You could call it the field itself. I like to call it what calls.

And I like to live in her song.

For want of a better label, what is sensed is the Earth, “singing her duet with the sun”, the natural world for sure, but Ray’s language implies a close to sentient being, sensed in the co-habiting of the multitude of separate living things. In considering the ravaging of ‘My Favourite Sweater’ by moths, Ray shows how the human heart might respond to such a sense of “continuity”, in the generosity of his wishing “the moths no ill”:

[I] say to myself it’s all down to pattern, a shifting

pattern, a thread of wool raveling into a thread of moth,

the moth’s wings the stitchwork of the hand that knits us all,

the hand itself a stitch along a seam my mind unravels

It’s Whitman’s long lines and levelling up of all phenomena that comes to mind as the poem goes on to “thank until I run out of things to thank”. Even in the midst of natural danger – in this case a hurricane – the poet/narrator seems to revel in the ominous signals of the storm’s approach, promising to protect his dog.
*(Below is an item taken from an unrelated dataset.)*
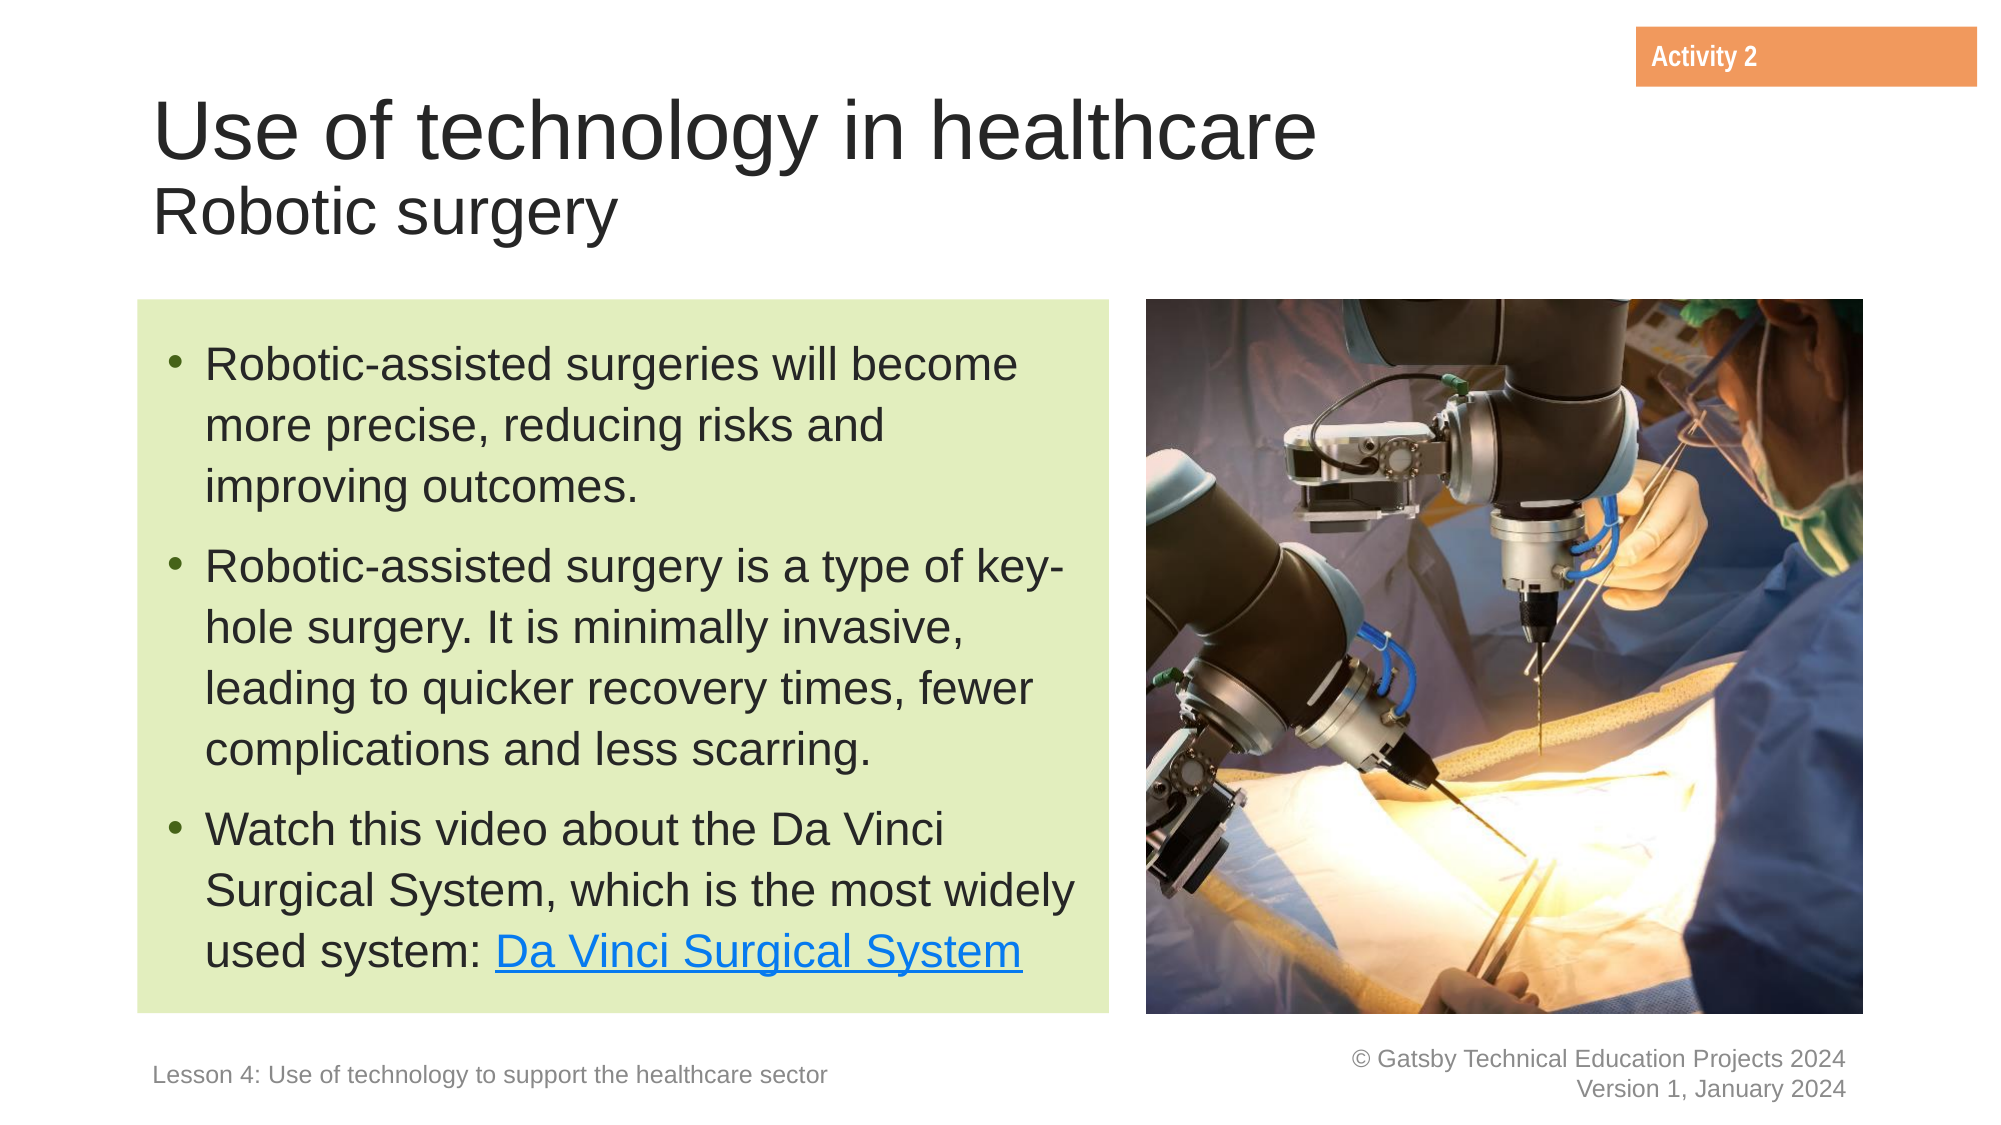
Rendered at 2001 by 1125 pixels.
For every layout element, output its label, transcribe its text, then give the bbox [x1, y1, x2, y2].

Like the Oklahoma image earlier, this poem (‘On Hurricanes’) ends in mid-flight, the storm raging, the individual consciousness being smashed and scattered, “like fusion, like retribution—/ bang bang bang”. Yet the final image of peril in the face of nature is also an image of becoming one with it, of realising a kind of incarnation: “the roar of it so loud / I can hear the lion’s mouth around my head”.

Ricky Ray

If ‘On Hurricanes’ reaches apocalyptic levels, the final poem in this chapbook is calmer, more meditative. ‘A Walk in the Woods’ opens with nature and Ray’s ever-present dog, Addie, being company enough for an individual who, for a variety of alienating reasons, has never felt humanity was “a species I was given to understand”. He identifies more with trees, “which may be a function of how poorly my legs work”. The presence of trees consoles, inspires, as Ray again approaches the trailing hem of the divine: “I see a mind at work. Whose, though?” The questioning is not pursued by the rational mind; rather the experiential pleasure – a drifting in an “amniotic ocean” – is allowed to be all. Instead, of an individual walking through a wood, the poem offers us a sensation not of “one walking” but rather of “one being walked”, a moment we might think of as disembodied from the physical world but is as much incarnated within it and is perhaps the most heightened state of environmental consciousness.